Todd Gleason: It's not very far away. So what do you see for that area?

Eric Snodgrass: I see it wet. So the Elvis rule is going in the other direction. And that's why I'm saying the 2012 comparison right now is probably not the most wise year to compare against. And on top of that, the other part of this, which you and I have talked about for years, Todd, is that in 2012, already in early March, or end of March excuse me, the amount of cold water that was in the Gulf of Alaska and off the West Coast, I mean, it was everywhere. We just don't have that this year. In fact, we're watching a big El Niño build versus seeing colder water develop off of those West Coasts of North America regions. So I do see this: we've got a pattern that's going to develop a trough in the West starting a Monday, Tuesday of next week. It'll dig into the Central Plains mid-week next week, and it's going to open up the Gulf and we're going to see multiple chances for more storms and more rain. And yes, the severe storms that have come through us already in Illinois, which by the way, Illinois is leading the statistics categories on severe wind, hail, and tornadoes so far this year. We've had a lot of severe weather. And last night added to it. In fact, big hail over in Urbana, just nearby us. But all of that has also brought in rain, and it's really revived the area, especially some of the topsoil with moisture. It's to our West that the big concerns remain, and I think April may not be as kind to pockets of Nebraska or Kansas or Colorado or the Panhandles, which means they're going to be desperate for May rains in that area to cure their drought situation.
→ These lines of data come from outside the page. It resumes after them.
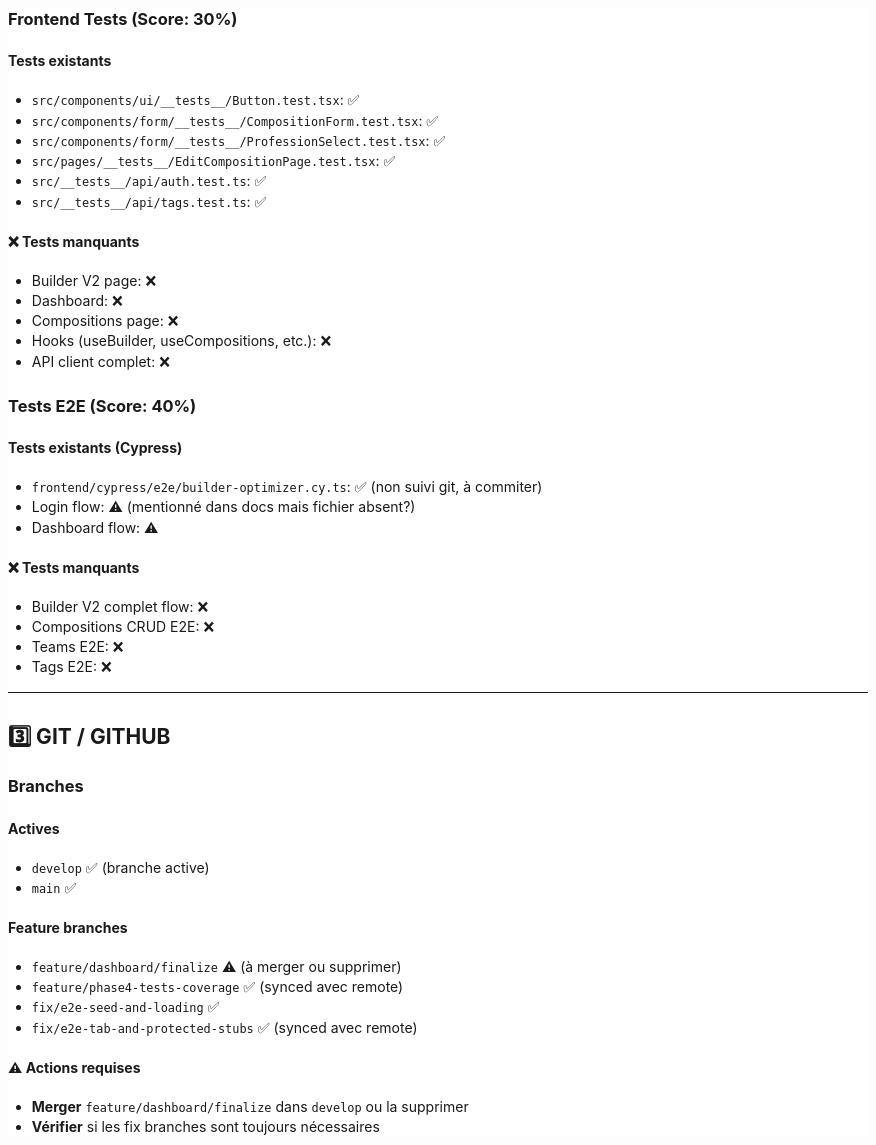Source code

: ### Frontend Tests (Score: 30%)

#### Tests existants
- `src/components/ui/__tests__/Button.test.tsx`: ✅
- `src/components/form/__tests__/CompositionForm.test.tsx`: ✅
- `src/components/form/__tests__/ProfessionSelect.test.tsx`: ✅
- `src/pages/__tests__/EditCompositionPage.test.tsx`: ✅
- `src/__tests__/api/auth.test.ts`: ✅
- `src/__tests__/api/tags.test.ts`: ✅

#### ❌ Tests manquants
- Builder V2 page: ❌
- Dashboard: ❌
- Compositions page: ❌
- Hooks (useBuilder, useCompositions, etc.): ❌
- API client complet: ❌

### Tests E2E (Score: 40%)

#### Tests existants (Cypress)
- `frontend/cypress/e2e/builder-optimizer.cy.ts`: ✅ (non suivi git, à commiter)
- Login flow: ⚠️ (mentionné dans docs mais fichier absent?)
- Dashboard flow: ⚠️

#### ❌ Tests manquants
- Builder V2 complet flow: ❌
- Compositions CRUD E2E: ❌
- Teams E2E: ❌
- Tags E2E: ❌

---

## 3️⃣ GIT / GITHUB

### Branches

#### Actives
- `develop` ✅ (branche active)
- `main` ✅

#### Feature branches
- `feature/dashboard/finalize` ⚠️ (à merger ou supprimer)
- `feature/phase4-tests-coverage` ✅ (synced avec remote)
- `fix/e2e-seed-and-loading` ✅
- `fix/e2e-tab-and-protected-stubs` ✅ (synced avec remote)

#### ⚠️ Actions requises
- **Merger** `feature/dashboard/finalize` dans `develop` ou la supprimer
- **Vérifier** si les fix branches sont toujours nécessaires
Todd Gleason: Alright, well with that, we'll wrap it up. Thank you very much and we'll keep track of whether Elvis is in the building and we're partying in the rain in April, or not. How about that? We'll talk with you again next week.

Eric Snodgrass: Sounds good. I'm a big Elvis fan, so I'm all for this.

Todd Gleason: That is Eric Snodgrass. He is with Nutrien Ag Solutions and Agrible, helped us to wrap up this Friday edition of the closing market report.